* **DOCUMENT**
====

Will you be able to afford to retire?

October 14, 2008

Petrino DiLeo explains how the financial crisis has taken away the "American Dream" of a comfortable retirement.

SINCE PEAKING a year ago at 14,279.96, the Dow Jones Industrial Average--the best-known measure of the stock market--had dropped by 35 percent, as of this morning. And that's only because there was a record-setting rally on the stock market yesterday--as of last weekend, the Dow was down by over 40 percent.

When it comes to how the economic crisis will affect working people, the consequences of the housing disaster are clear. The value of homes is off by more than 20 percent from the peak, and still going down. Already, roughly one-sixth of homeowners, 12 million households, owe more on their homes than they are worth.

Millions of working-class Americans will lose their homes to foreclosure. But even for those who hang on through the crisis, their house is the largest--and, usually, only--store of wealth. The crash of housing prices is cutting deeply into the main source of savings for most working people--not to mention eliminating a source of cash, since it has become difficult, if not impossible, to refinance or borrow against homes under the current conditions.

Home health care worker Virginia Burton pays her bills

By contrast, the ups and downs of the stock market can seem scary, but more remote. After all, very few workers have the resources to gamble on stocks.

But retirement savings is one way that the stock market affects a much larger number of people. Anyone with a 401(k) plan or similar retirement account that's heavily invested in stocks has experienced massive losses. Earlier this month, the Congressional Budget Office estimated that stock market losses had vaporized $2 trillion in retirement funds--and that was before Wall Street had one of its worst-ever weeks.

Many people are realizing that the modest sums they hoped to rely on for retirement are evaporating. As a result, another element of the fabled American Dream--that after a lifetime of hard work, even ordinary people would be able to enjoy their "golden years" in some comfort--is disappearing.

On the contrary, ordinary people today are concluding that they will have to work for many more years, if not the rest of their lives, because of the loss in value of their retirement savings.

As 62-year-old Denise Edwards told the Associated Press, "We just have to work for as long as possible." Edwards said she expected to work another decade to make up for the damage to her savings. "And we're going to have to count on our [two] daughters," she said.

====

* **SUPPLIED DATA**
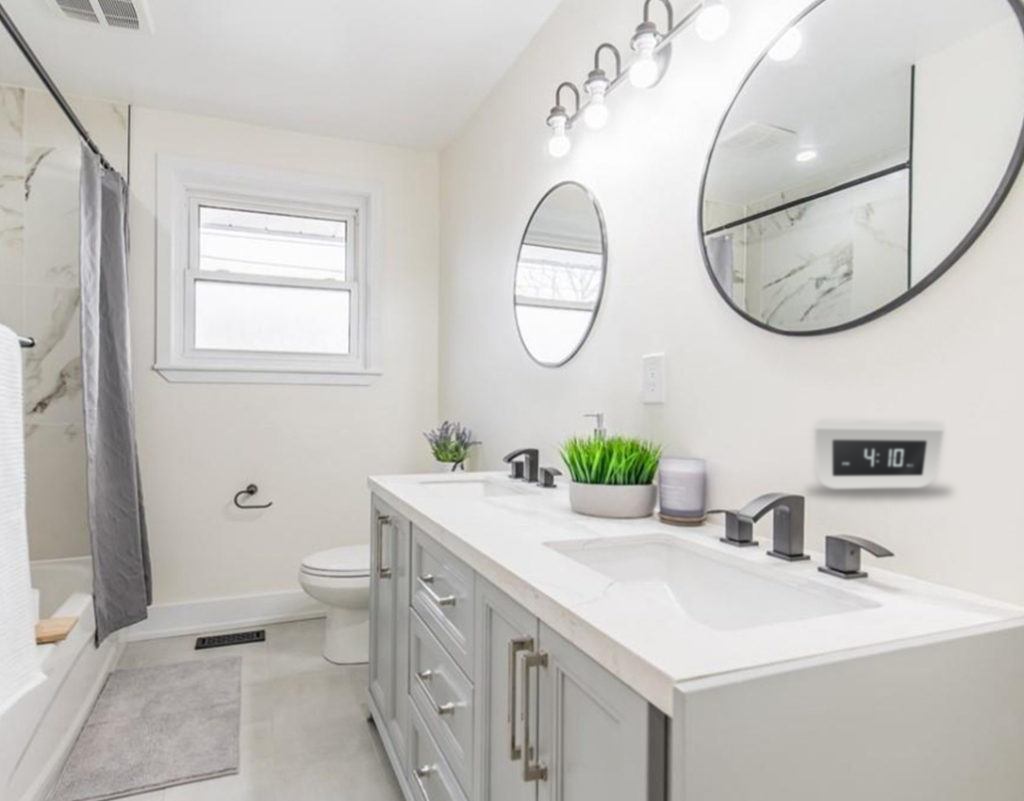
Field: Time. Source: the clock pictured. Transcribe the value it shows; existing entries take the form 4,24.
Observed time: 4,10
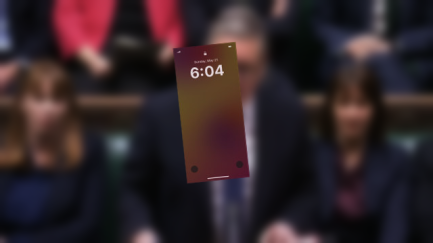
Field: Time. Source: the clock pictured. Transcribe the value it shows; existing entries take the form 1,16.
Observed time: 6,04
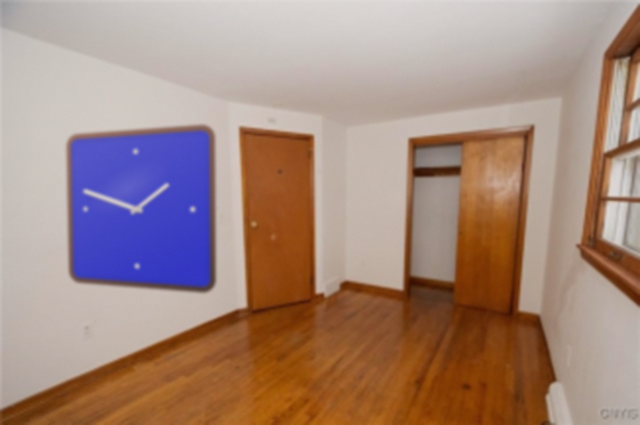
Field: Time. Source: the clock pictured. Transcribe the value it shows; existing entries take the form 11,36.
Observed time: 1,48
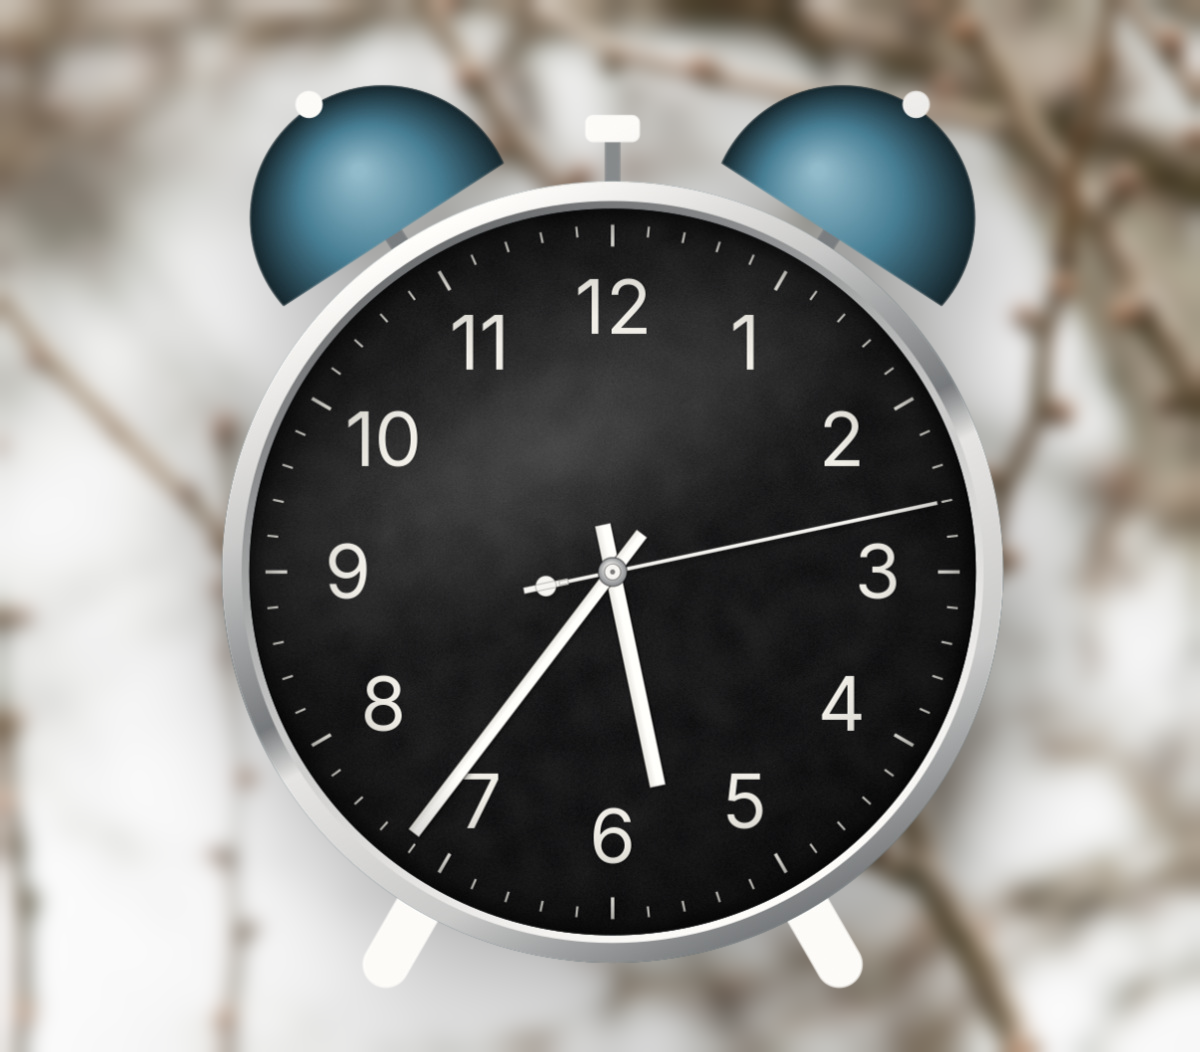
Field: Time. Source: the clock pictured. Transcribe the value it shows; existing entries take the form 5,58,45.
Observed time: 5,36,13
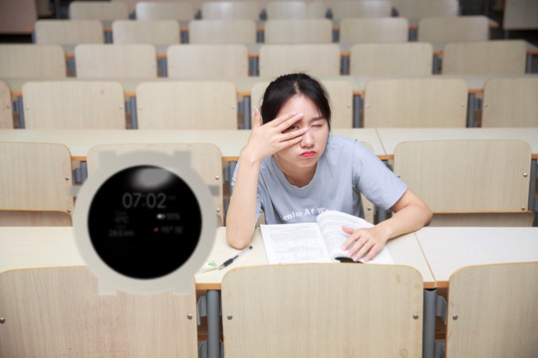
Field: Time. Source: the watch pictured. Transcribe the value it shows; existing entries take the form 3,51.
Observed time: 7,02
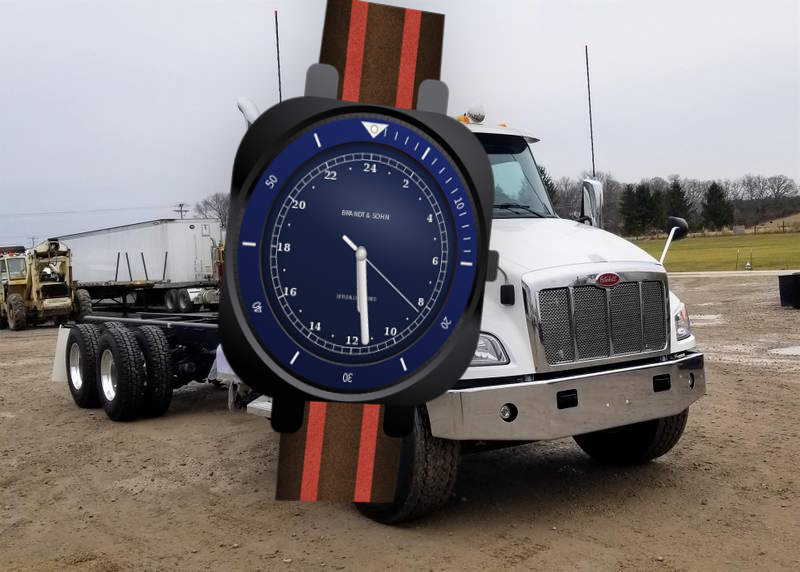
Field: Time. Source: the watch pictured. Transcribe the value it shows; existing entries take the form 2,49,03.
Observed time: 11,28,21
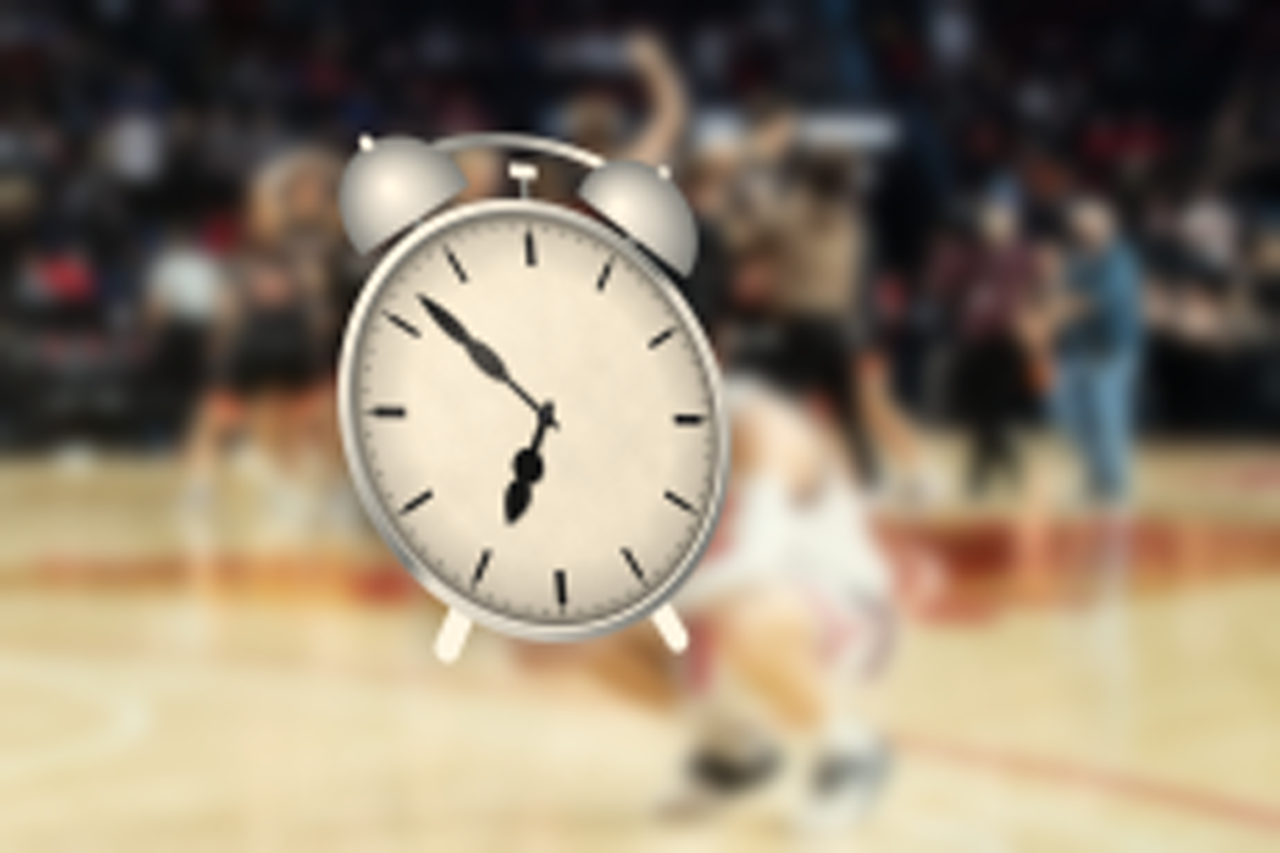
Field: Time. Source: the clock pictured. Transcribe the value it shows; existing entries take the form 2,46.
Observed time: 6,52
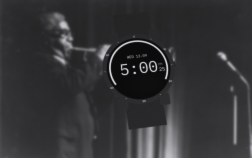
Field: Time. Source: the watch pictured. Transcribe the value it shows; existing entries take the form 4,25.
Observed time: 5,00
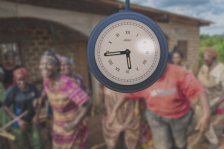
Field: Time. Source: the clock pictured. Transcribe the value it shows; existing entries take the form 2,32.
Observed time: 5,44
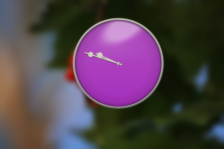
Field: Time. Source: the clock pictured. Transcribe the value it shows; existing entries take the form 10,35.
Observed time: 9,48
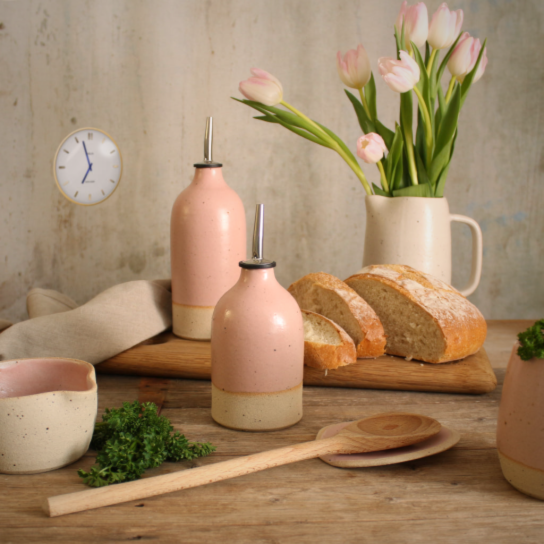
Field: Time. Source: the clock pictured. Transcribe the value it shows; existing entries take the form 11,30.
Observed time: 6,57
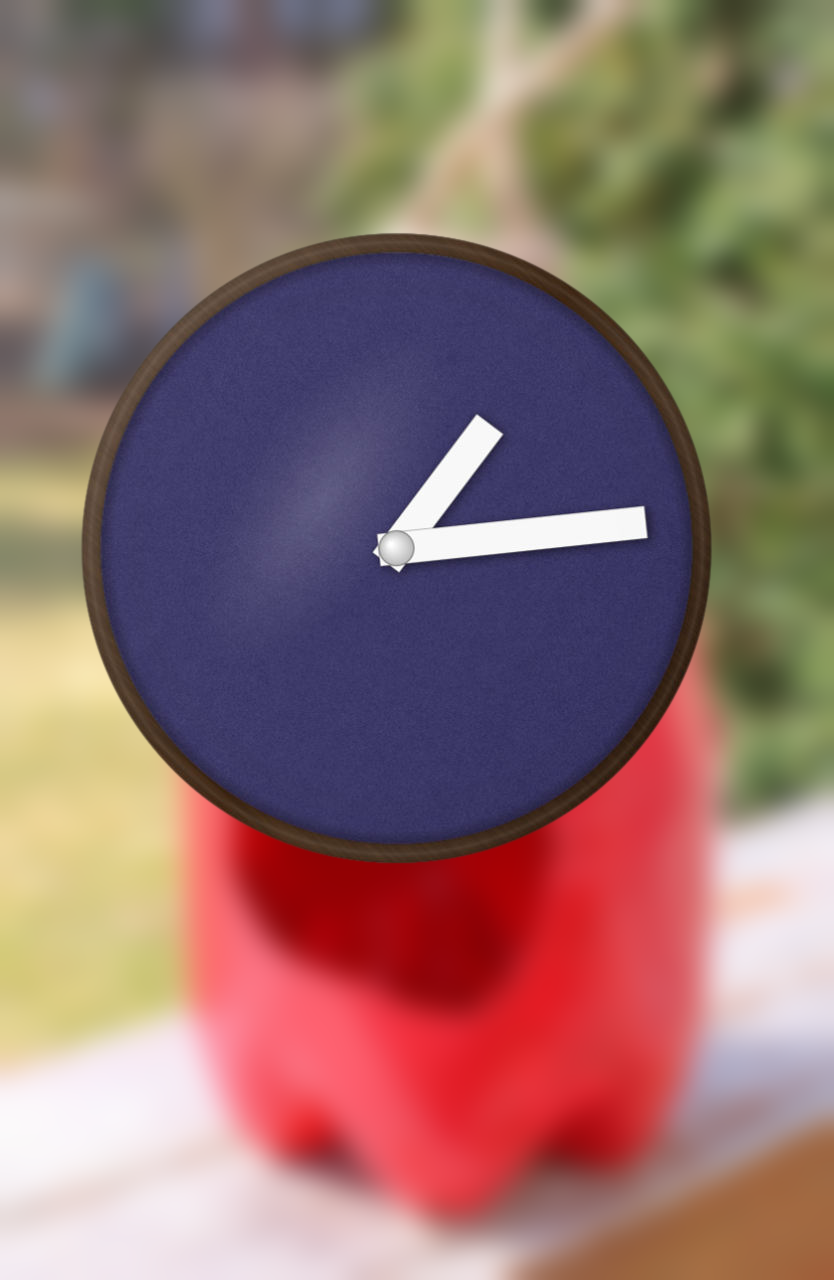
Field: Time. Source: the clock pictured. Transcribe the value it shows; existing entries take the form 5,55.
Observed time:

====

* **EXERCISES**
**a.** Using the article on retirement savings, answer each question:
(i) By what percent had the Dow Jones Industrial Average dropped from its peak as of this morning?
(ii) How many households owe more on their homes than they are worth?
(iii) How much in retirement funds did the Congressional Budget Office estimate stock market losses had vaporized?
**b.** Write out the article on retirement savings from "By contrast, the" up to and including "its worst-ever weeks.", swapping "workers" for "employees".
**c.** Extend the article on retirement savings by writing what comes after its last sentence.
The items play no part here.

* **FINAL RESULTS**
**a.**
(i) 35 percent
(ii) 12 million
(iii) $2 trillion

**b.**
By contrast, the ups and downs of the stock market can seem scary, but more remote. After all, very few employees have the resources to gamble on stocks.

But retirement savings is one way that the stock market affects a much larger number of people. Anyone with a 401(k) plan or similar retirement account that's heavily invested in stocks has experienced massive losses. Earlier this month, the Congressional Budget Office estimated that stock market losses had vaporized $2 trillion in retirement funds--and that was before Wall Street had one of its worst-ever weeks.

**c.**
In Chicago, 59-year-old Ruth Ann Schmitt faces the same dilemma. "I was hoping to retire within five years and still have enough to live on," Schmitt, who works for a foundation, told the Chicago Tribune. "But that's sort of shot. I'm figuring 10 more years of work."

Here's where the high-profile casualties of the financial crisis--the bankers and Wall Street executives whose big gambles got their companies into trouble--don't have anything to worry about. Thus, Jimmy Cayne, former CEO of the failed investment bank Bear Stearns, got a severance package worth $30 million on the way out the door, and that comes on top of compensation and stock sales worth well over $100 million during his career.


THAT RETIREMENT has become such an uncertain thing for workers is no accident.

One of the key tenets of the pro-free market, neoliberal agenda of the past three decades has been to shift the burden of retirement savings onto individuals, rather than state-sponsored or employer-sponsored programs.

For one, Social Security has been under constant attack. George Bush's big plan for his second term--before his "political capital" from the 2004 election evaporated--was a scheme to privatize the government program for seniors. That money would have disappeared in the Wall Street crash.

Fortunately, Bush and the Republicans didn't get away with Social Security privatization. But at the company level, the burden has been shifted onto employees to manage their own retirements through defined-contribution plans, like 401(k)s, rather than traditional defined-benefit pension plans.

Under a defined-benefit pension plan, companies place money into pension funds, which is then invested in stocks, bonds, mutual funds and other investment vehicles in order to pay out a specific annual amount after the employee retires. The payouts are therefore "defined."

Under a defined-contribution plan, by contrast, employees and employers both contribute to individual retirement accounts. In this case, it is the contributions that are "defined" because the amounts put into the fund can vary. Retirement benefits, however, aren't defined--what retirees get when they start collecting depends on how the investments did.

In 1980, 60 percent of workers were covered by defined-benefit pension plans. By 2004, only 11 percent of workers had defined-benefit plans, while 61 percent had defined-contribution plans.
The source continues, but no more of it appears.